WHAT IS EXPECTED: After locating the line with "Figure 7. EDX" below, output it and each following line exactly, stopping after the line with "Table 3. Attack Types in Bot-IoT". No pictures.

EXERCISE MATERIAL:
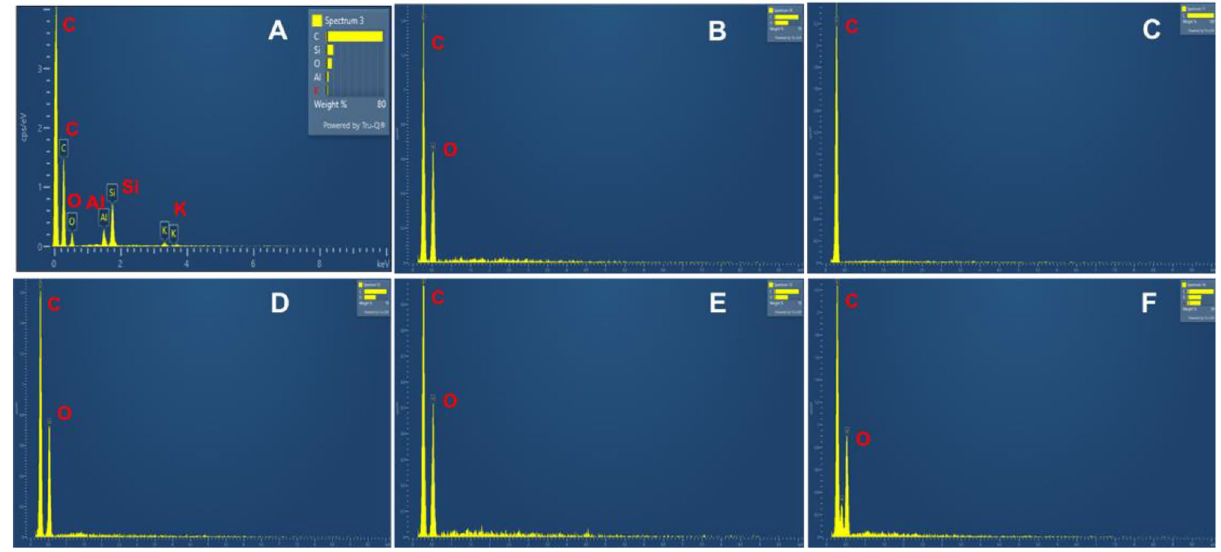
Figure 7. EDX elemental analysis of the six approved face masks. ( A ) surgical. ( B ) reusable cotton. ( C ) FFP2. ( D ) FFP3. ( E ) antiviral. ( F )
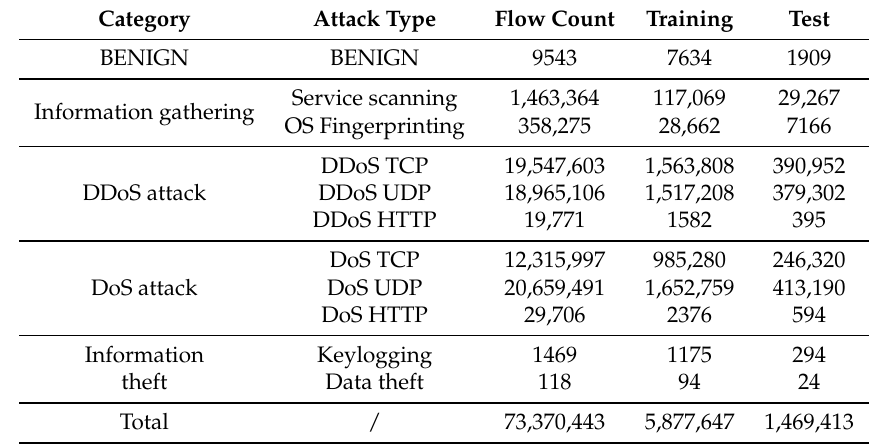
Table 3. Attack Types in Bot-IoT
---
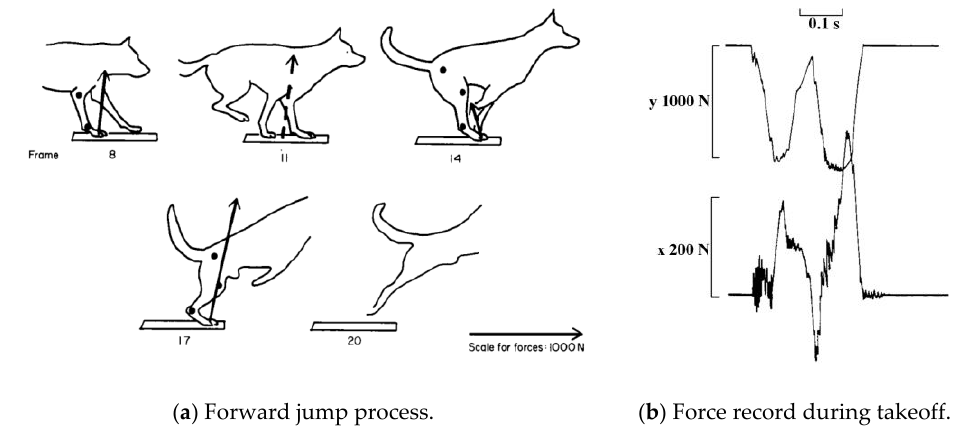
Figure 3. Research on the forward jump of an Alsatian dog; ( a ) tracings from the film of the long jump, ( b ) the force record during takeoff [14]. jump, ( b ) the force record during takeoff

SOLUTION TO THIS TASK:
Figure 7. EDX elemental analysis of the six approved face masks. ( A ) surgical. ( B ) reusable cotton. ( C ) FFP2. ( D ) FFP3. ( E ) antiviral. ( F )
Table 3. Attack Types in Bot-IoT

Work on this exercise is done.